Chess
Records (1950-1969)
Das von
den Brüdern Leonard und Phil Chess in Chicago gegründete Label Chess Records
wurde in den 60ern zu einem enorm erfolgreichen Unternehmen, das Electric
Blues, Soul, Funk, Jazz, Gospel und sogar Psychedelia veröffentlichte. Zusammen
mit Atlantic , Motown und Stax dominierte Chess die amerikanischen R'n'B Charts.
Die
Chess-Brüder waren von der Blues-Szene ihrer Heimatstadt fasziniert. Ihre erste
Platte hatte allerdings auch einen Hauch von Jazz – es war Gene Ammons' Version
von "My Foolish Heart". Doch schon mit der zweiten Platte stiegen sie
tief ins Bluesgeschäft ein und dokumentierten die aktuelle Band von Muddy
Waters.
Muddy Waters und Howlin Wolf revolutionierten den Blues mit ihrem
neuen, urbanen Sound. Zu den Künstlern des Labels zählen auch Bo Diddley, Chuck
Berry, Etta James, Gene Chandler, Ramsey Lewis oder Laura Lee. Das Programm von
Chess Records umfasste mit Ramsey Lewis, Lorez Alexandria und Sonny Cox jedoch
nicht nur Soul, sondern auch Jazz.
In der
Folge zogen die beiden mit ihrem Plattenlabel ein äußerst erfolgreiches
Geschäft auf, vor allem deshalb, weil sie die Struktur des amerikanischen
Musikbusiness so gut durchschauten und sich dessen Besonderheiten zunutze
machten. Bald war Chess mehr als ein Plattenlabel, es war ein Markenzeichen.

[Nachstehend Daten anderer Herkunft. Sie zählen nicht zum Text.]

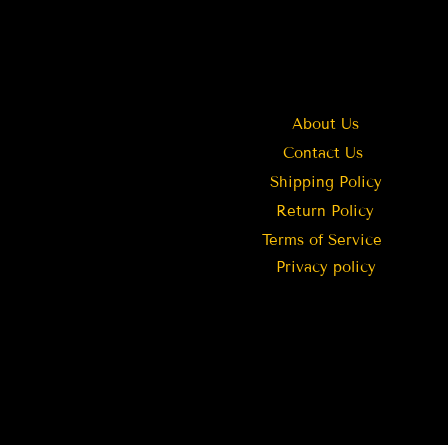
About Us
Contact Us
Shipping Policy
Return Policy
Terms of Service
Privacy policy
Stouffville
CA
Intricately Crafted Temple
Jewellery Necklace | Jewels by TST
few days ago
Verified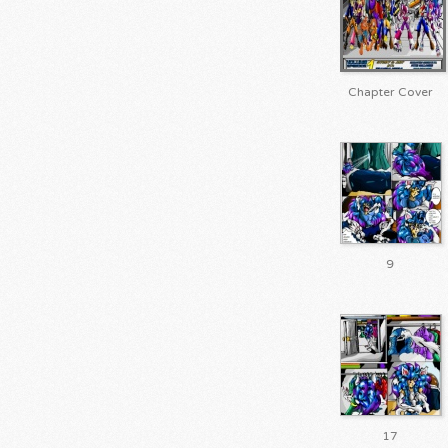
Chapter Cover
9
17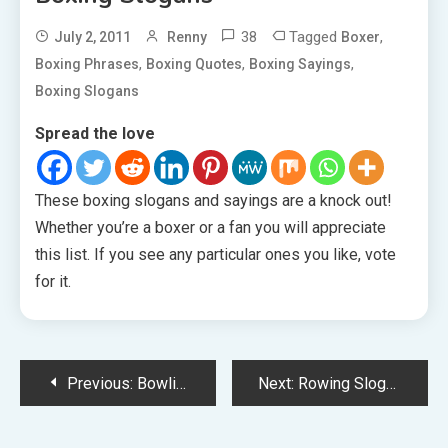
38
Tagged
,
July 2, 2011
Renny
Boxer
,
,
,
Boxing Phrases
Boxing Quotes
Boxing Sayings
Boxing Slogans
Spread the love
These boxing slogans and sayings are a knock out!
Whether you’re a boxer or a fan you will appreciate
this list. If you see any particular ones you like, vote
for it.
Post
Previous:
Bowling Slogans
Next:
Rowing Slogans
navigation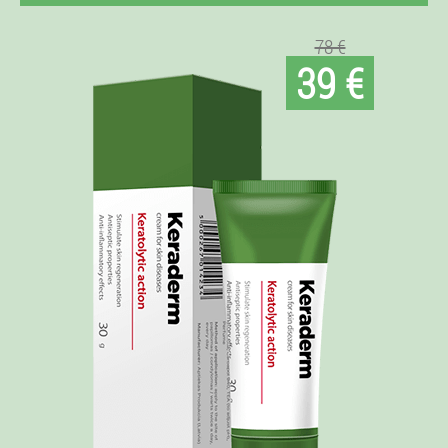
78 €
39 €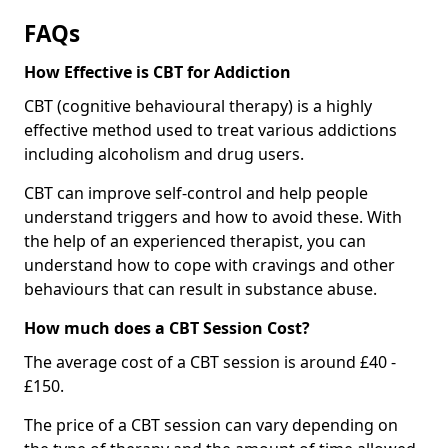
FAQs
How Effective is CBT for Addiction
CBT (cognitive behavioural therapy) is a highly
effective method used to treat various addictions
including alcoholism and drug users.
CBT can improve self-control and help people
understand triggers and how to avoid these. With
the help of an experienced therapist, you can
understand how to cope with cravings and other
behaviours that can result in substance abuse.
How much does a CBT Session Cost?
The average cost of a CBT session is around £40 -
£150.
The price of a CBT session can vary depending on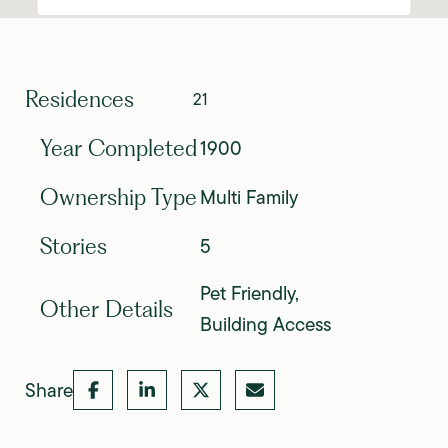
Residences
21
1900
Year Completed
Multi Family
Ownership Type
5
Stories
Pet Friendly,
Other Details
Building Access
Share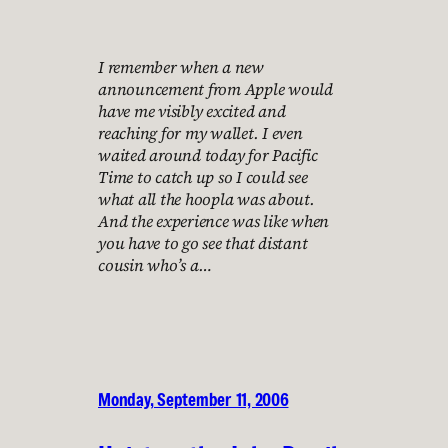
I remember when a new
announcement from Apple would
have me visibly excited and
reaching for my wallet. I even
waited around today for Pacific
Time to catch up so I could see
what all the hoopla was about.
And the experience was like when
you have to go see that distant
cousin who’s a…
Monday, September 11, 2006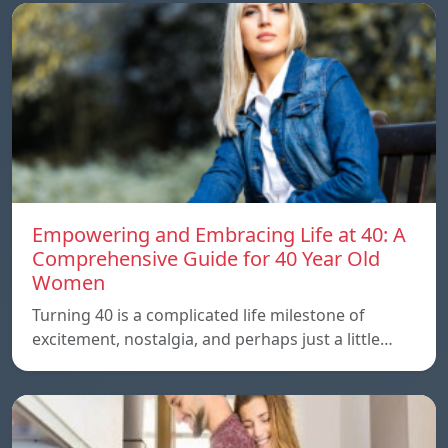
Empowering and Embracing Life at 40: A
Comprehensive Guide for 40 Year Old
Women
Turning 40 is a complicated life milestone of
excitement, nostalgia, and perhaps just a little…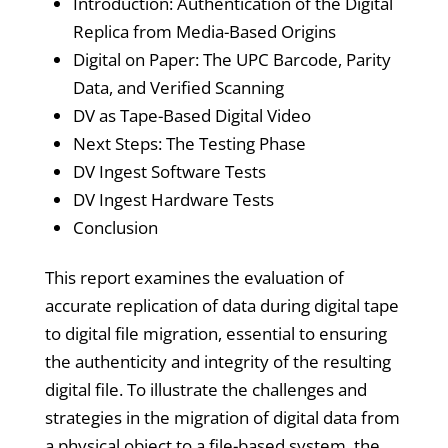
Introduction: Authentication of the Digital
Replica from Media-Based Origins
Digital on Paper: The UPC Barcode, Parity
Data, and Verified Scanning
DV as Tape-Based Digital Video
Next Steps: The Testing Phase
DV Ingest Software Tests
DV Ingest Hardware Tests
Conclusion
This report examines the evaluation of
accurate replication of data during digital tape
to digital file migration, essential to ensuring
the authenticity and integrity of the resulting
digital file. To illustrate the challenges and
strategies in the migration of digital data from
a physical object to a file-based system, the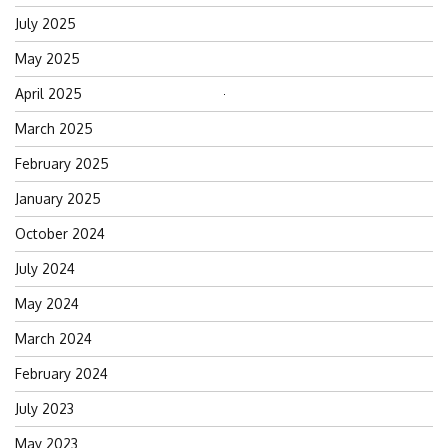
July 2025
May 2025
April 2025
Search
for:
March 2025
February 2025
January 2025
October 2024
July 2024
May 2024
March 2024
February 2024
July 2023
May 2023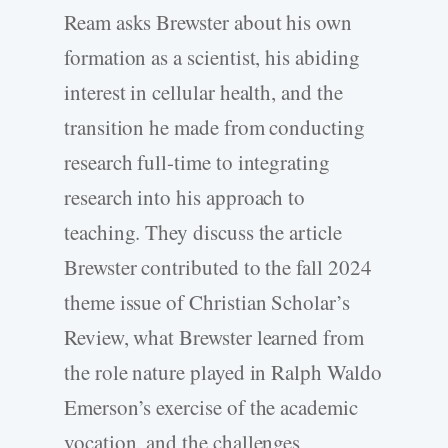
Ream asks Brewster about his own
formation as a scientist, his abiding
interest in cellular health, and the
transition he made from conducting
research full-time to integrating
research into his approach to
teaching. They discuss the article
Brewster contributed to the fall 2024
theme issue of Christian Scholar’s
Review, what Brewster learned from
the role nature played in Ralph Waldo
Emerson’s exercise of the academic
vocation, and the challenges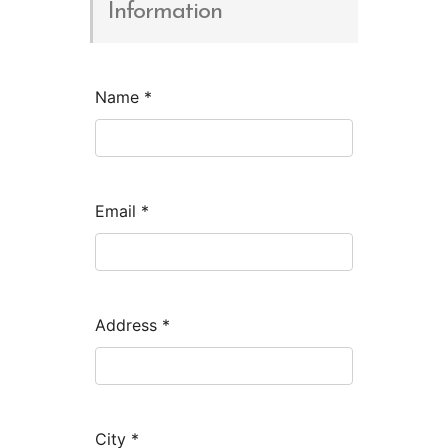
Information
Name
*
Email
*
Address
*
City
*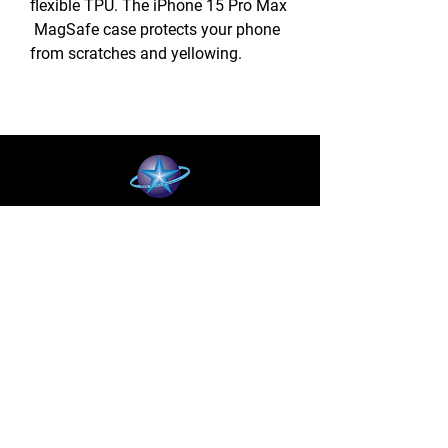
flexible TPU. The iPhone 15 Pro Max
MagSafe case protects your phone
from scratches and yellowing.
BLUE STAR WIRELESS
More than 24 Years experience in cell phone
accessories and OEM | ODM customization.
About
About us
Production
Expertise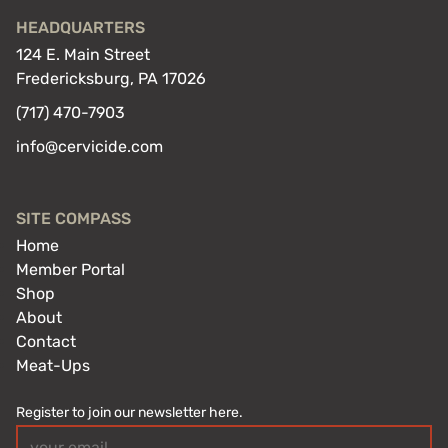
HEADQUARTERS
124 E. Main Street
Fredericksburg, PA 17026
(717) 470-7903
info@cervicide.com
SITE COMPASS
Home
Member Portal
Shop
About
Contact
Meat-Ups
Register to join our newsletter here.
Email
(Required)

Künstler wie Howlin' Wolf, John Lee Hooker, Buddy Guy standen bei ihnen unter
Vertrag, deren Sound des urbanen elektrisch verstärkten Chicago-Blues einen
eigenen Stil ausmachte, aber auch Rocker wie Bo Diddley und Chuck Berry, die
den neuen populären Stil der 1950er Jahre mitkreieren halfen. Zwischendurch gab
es immer mal wieder ein paar Jazzaufnahmen – vor allem auf dem Unterlabel Argo,
das 1955 gegründet wurde. Ein Jazz-Label das 1965 in Cadet Records umbenannt
wurde, da eine Firma ähnlichen Namens in Großbritannien existierte. Hier wurden
Platten von Art Farmer, Benny Golson oder Rahsaan Roland Kirk veröffentlicht.
–, der legendäre Ruf des Labels aber lag in den Jahren des Chicago-Blues
begründet. Diesen Ruf erhielt sich der Name Chess auch nach dem Verkauf des
Labels im Jahre 1969 für 6,5 Millionen Dollar an General Recorded Tape.